Oh you know, it's just a typical Saturday around here.
I'm awoken at the break of dawn to affix a perfect ponytail for my eldest, on her way to her first livestock judging meet (Thanks, Teresa for the lift!). As I stumble down the stairs to say good bye to Anna and Joe (who is also off to chore, take kids to State Degree Interviews and chore again), I am jolted awake, not by a sweet cup of coffee handed to me (which, in reality, Joe had already made the coffee, so that's a win), but the harrowing tale of mouse extraction from our same stupid cupboard that seems to be the Maui of Mouse Culture.
Seriously.
I couldn't have been more happy.
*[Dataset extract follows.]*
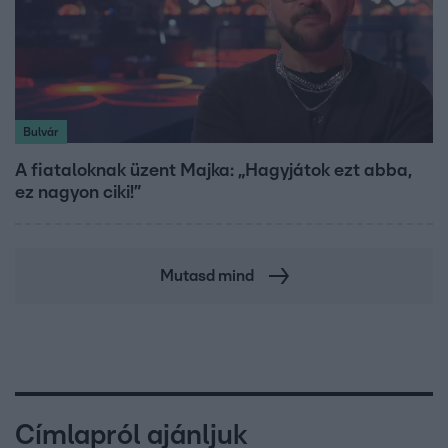
Bulvár
A fiataloknak üzent Majka: „Hagyjátok ezt abba,
ez nagyon ciki!”
Mutasd mind
Címlapról ajánljuk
You see, Joe's gone for most of the day today, and should I have opened that stupid cabinet to remove my electric skillet to make the Saturday Morning Pancakes and would have seen this mouse, I would have FREAKED THE FREAK OUT.
I hate mice.
hatehatehatehatehatehatehatehate
I know, I know...I have heard it all:
You live on a farm.
There's a ginormous field behind your house.
Mice need a warm place to live.
I get it.
Let me reiterate though:
I hatehatehatehatehatehate mice.
I hate that now I have to clean the cupboard again. Hate that this little one, as it was stuck in the trap gnawed on the cord of my crock pot, because I guess when you're in your final hours, you need to gnaw on something. Maybe I'll understand in my final hours.
Despite my hatred, my love language is assuaged when Joe removes mice without any grandeur. Never is love shown more deeply to me than a mouse extraction without me having to find it first.
So husbands/boyfriends/special life friends, in this month of love, I advise you all to find a simple demonstration of love for your significant other. There are days that something like this can make all the difference.
Side note...don't get any ideas about Valentine's Day, Farmer Joe. I already have a pest man, so jewelry or flowers are just fine. Mice extraction is an every day love demonstration.